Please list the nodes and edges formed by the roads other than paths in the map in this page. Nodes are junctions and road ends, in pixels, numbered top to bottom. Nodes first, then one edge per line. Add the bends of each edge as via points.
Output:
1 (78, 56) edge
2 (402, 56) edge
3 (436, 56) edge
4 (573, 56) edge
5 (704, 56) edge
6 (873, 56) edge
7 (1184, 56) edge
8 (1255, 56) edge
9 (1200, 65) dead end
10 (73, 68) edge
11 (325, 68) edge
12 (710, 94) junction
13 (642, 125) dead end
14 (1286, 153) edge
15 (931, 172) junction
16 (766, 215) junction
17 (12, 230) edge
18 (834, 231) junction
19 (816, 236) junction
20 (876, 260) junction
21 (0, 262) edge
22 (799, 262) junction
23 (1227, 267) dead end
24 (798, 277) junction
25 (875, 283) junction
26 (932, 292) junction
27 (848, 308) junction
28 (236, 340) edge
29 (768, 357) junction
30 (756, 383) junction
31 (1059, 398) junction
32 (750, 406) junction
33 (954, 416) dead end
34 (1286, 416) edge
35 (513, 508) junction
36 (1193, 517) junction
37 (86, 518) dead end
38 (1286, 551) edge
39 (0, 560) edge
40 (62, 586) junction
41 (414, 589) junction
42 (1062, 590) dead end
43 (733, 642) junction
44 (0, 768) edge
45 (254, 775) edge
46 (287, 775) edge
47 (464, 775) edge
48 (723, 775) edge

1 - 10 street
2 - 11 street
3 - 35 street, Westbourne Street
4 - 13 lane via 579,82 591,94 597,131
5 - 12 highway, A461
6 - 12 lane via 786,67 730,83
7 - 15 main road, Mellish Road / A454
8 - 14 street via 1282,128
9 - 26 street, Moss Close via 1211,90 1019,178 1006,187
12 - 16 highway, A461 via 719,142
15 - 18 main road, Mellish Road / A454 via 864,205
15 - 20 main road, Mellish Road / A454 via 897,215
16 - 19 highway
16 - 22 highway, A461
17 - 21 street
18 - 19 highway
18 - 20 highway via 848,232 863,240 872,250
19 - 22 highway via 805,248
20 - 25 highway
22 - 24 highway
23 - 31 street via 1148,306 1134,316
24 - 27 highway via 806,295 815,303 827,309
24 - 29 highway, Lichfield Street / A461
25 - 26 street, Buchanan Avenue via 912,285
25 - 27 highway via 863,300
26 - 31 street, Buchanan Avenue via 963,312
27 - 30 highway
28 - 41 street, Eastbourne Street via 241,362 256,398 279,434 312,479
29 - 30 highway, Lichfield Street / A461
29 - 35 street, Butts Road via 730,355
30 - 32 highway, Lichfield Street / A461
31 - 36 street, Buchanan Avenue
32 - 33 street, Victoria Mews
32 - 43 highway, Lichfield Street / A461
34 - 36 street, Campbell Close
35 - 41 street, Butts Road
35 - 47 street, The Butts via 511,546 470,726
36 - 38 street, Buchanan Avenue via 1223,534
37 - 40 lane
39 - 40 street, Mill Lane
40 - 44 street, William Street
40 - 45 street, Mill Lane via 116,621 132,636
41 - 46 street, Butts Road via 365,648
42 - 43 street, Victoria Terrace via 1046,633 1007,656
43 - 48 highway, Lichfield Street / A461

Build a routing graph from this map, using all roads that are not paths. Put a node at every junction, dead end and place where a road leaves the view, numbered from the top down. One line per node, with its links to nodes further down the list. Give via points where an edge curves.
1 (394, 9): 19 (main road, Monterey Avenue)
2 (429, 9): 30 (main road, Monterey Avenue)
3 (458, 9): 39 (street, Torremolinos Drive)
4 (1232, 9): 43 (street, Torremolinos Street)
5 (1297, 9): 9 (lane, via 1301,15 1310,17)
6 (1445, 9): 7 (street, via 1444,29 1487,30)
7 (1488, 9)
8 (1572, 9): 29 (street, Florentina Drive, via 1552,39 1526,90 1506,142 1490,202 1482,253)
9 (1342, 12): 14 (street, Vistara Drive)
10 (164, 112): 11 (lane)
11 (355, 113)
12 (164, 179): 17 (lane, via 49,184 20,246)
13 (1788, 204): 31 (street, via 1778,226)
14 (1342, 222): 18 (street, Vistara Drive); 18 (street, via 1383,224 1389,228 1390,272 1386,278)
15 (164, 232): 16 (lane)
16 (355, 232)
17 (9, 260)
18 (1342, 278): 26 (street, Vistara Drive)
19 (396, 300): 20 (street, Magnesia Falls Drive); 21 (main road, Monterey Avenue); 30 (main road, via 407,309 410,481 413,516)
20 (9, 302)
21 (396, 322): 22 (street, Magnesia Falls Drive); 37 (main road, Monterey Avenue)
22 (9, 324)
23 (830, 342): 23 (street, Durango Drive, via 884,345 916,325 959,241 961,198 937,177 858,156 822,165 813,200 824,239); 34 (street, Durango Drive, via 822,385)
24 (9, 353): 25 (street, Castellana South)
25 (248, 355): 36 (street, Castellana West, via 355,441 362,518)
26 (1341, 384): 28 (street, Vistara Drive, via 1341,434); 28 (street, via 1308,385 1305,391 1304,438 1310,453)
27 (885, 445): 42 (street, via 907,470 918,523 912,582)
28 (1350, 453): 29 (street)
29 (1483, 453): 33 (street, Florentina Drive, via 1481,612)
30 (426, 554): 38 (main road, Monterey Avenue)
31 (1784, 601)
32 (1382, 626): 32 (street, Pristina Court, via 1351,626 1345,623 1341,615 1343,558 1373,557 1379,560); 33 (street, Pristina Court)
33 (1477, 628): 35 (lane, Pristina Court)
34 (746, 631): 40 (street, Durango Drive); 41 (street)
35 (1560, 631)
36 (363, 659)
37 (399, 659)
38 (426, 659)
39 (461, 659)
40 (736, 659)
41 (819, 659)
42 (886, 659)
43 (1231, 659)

§ **YOUR ASSIGNMENT**
If a line holds the string "Mellish", it counts; please state how many such lines there are in the data, with nothing more.

§ **YOUR RESPONSE**
3